Pressiono o último pedaço de esparadrapo e levanto a cabeça para encará-lo:

— Como diriam os humanos, “novinho em folha”. Apesar de não entender muito bem a expressão... - Caim esbanja uma expressão divertida ao me pegar encarando-o.

— Gosta do que vê, anjo? Já pode tirar a mão, mas se quiser deixar não ligo, só não prometo me comportar.  

E ele já está de volta, o Caim atirado que estou estranhamente acostumada. Retiro minha mão, constrangida, dou um passo para trás, criando distância entre nós. Cruzo os braços e imito sua expressão séria de minutos atrás ao prosseguir com nossa conversa:

— O que acha que Dorothea quis dizer sobre minha Queda estar relacionada com algo que não fiz?

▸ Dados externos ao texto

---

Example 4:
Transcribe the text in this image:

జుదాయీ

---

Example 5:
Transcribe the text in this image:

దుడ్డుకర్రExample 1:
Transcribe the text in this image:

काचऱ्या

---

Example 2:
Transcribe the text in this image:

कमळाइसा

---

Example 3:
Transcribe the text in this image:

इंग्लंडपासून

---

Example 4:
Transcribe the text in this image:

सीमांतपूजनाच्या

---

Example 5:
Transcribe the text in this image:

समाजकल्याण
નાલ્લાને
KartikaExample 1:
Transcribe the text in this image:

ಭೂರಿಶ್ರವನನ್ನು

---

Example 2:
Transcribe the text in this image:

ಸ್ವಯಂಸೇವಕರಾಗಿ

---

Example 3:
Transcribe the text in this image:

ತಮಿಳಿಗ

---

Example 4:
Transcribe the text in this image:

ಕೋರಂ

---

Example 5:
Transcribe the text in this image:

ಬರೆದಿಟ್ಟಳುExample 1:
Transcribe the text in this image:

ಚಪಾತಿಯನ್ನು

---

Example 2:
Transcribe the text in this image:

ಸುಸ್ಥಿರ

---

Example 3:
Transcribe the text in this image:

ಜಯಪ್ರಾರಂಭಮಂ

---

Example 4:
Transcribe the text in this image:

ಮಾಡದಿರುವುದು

— Não há ninguém melhor que você para encontrar essa resposta. Me diga, Celeste, já foi encarregada de algo e não cumpriu sua missão?  

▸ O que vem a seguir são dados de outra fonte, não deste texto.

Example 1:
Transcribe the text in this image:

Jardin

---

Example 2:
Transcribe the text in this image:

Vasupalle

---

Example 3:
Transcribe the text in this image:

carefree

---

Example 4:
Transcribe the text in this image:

Forço minha memória por entre as lembranças que duzentos anos de existência criaram, mas não lembro de nada que pudesse me incriminar, por isso, apenas mexo a cabeça em negação:

— Acho que o dia já rendeu demais, devemos descansar. Amanhã pensamos em outra estratégia - anuncio, Caim concorda. Sou impedida de sair do quarto assim que chego à porta, ele me segura gentilmente pelo mão e deposita um beijo, agradecendo a ajuda com a ferida.

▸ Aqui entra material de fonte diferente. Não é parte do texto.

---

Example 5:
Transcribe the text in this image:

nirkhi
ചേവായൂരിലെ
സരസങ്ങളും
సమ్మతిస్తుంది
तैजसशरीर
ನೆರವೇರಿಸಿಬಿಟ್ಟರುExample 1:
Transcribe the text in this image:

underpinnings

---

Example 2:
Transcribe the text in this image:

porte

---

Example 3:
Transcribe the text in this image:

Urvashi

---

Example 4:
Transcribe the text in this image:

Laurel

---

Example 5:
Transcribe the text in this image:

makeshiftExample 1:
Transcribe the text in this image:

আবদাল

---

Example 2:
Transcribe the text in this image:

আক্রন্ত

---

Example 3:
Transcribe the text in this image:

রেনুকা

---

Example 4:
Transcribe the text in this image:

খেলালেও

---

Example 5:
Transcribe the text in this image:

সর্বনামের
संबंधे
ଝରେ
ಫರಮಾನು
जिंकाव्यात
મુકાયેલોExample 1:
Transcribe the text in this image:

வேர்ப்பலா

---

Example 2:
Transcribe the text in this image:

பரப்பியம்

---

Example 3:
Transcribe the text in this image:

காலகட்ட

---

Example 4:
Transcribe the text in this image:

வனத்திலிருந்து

— Não precisa me agradecer – dou um passo para fora e completo: - se comprometeu em me ajudar, preciso de você inteiro para o que vamos enfrentar futuramente. 

Malícia transborda do seu sorriso, me arrependo da escolha de palavras. Seu rosto volta a ficar sério ao me replicar intrigado:

— Enfrentar?

— Sim, veja – viro meu corpo em sua direção para lhe dar total atenção. - Você não estava no quarto, apenas ouviu de longe, mas quando a médium sentiu meu toque e ouviu meu nome, sua expressão mudou completamente. Os olhos reviraram, foi como se estivesse em alguma espécie de transe. Dorothea conseguiu estabelecer contato e o outro lado não foi nada complacente.

— Por que não lhe revelou o motivo de sua Queda? - divaga intrigado, as sobrancelhas levantadas enfatizam os vincos na testa, indicando que está pensativo. Uma mão repousa na cintura enquanto a outra percorre os dedos pela barba.

— A forma que ela me expulsou após o contato foi abrupta, os anjos devem ter dito algo que a assustou.

— Revelaram algo sobre você, mas também feito alguma ameaça para parar de procura-los - constata.

— Exato! Não devem querer que eu entre em contato através da médium e a alertaram para não me receber novamente, pelo visto, de uma maneira nada amigável.

— Sempre soube que os anjos não são esses seres imaculados que pintam na Terra, é uma linha tênue que separa as ações demoníacas das angelicais quando obstinados em alcançar seus objetivos. E agora você é um deles, Celeste. Vão fazer de tudo para que não descubra o que fez e muito menos retorne para casa.

— Como disse mais cedo, persona non grata, assim na Terra como no Céu - digo, finalizando nossa conversa.  

Deixo Caim sozinho, mas antes dou uma boa olhada no demônio, ele se observa pelo espelho e toca o local que o estilhaço o atingiu, deve estar pensando em como quase perdeu seu corpo encarnado, sua essência demoníaca iria direto para o Inferno. Até conseguir juntar forças para retornar entre os homens como um deles, levaria anos, quem sabe séculos. Torço para o que o susto não o afugente de nossa busca. O início da nossa jornada não poderia ser o pior possível... 

Passo o resto do dia no deck observando a natureza e assimilando as palavras finais de Dorothea, quando finalmente me dou por satisfeita e percebo que não cheguei a lugar algum, me preparo para dormir após um banho rápido na ducha. 

Meus pensamentos não dão trégua, reviro na cama pela décima vez, olho para o estilhaço em cima da mesa de cabeceira, pego o objeto e o seguro forte em minhas mãos, observando o brilho escapar entre os nós dos dedos. Adormeço nessa posição, me sentindo um pouco mais próxima de onde morava.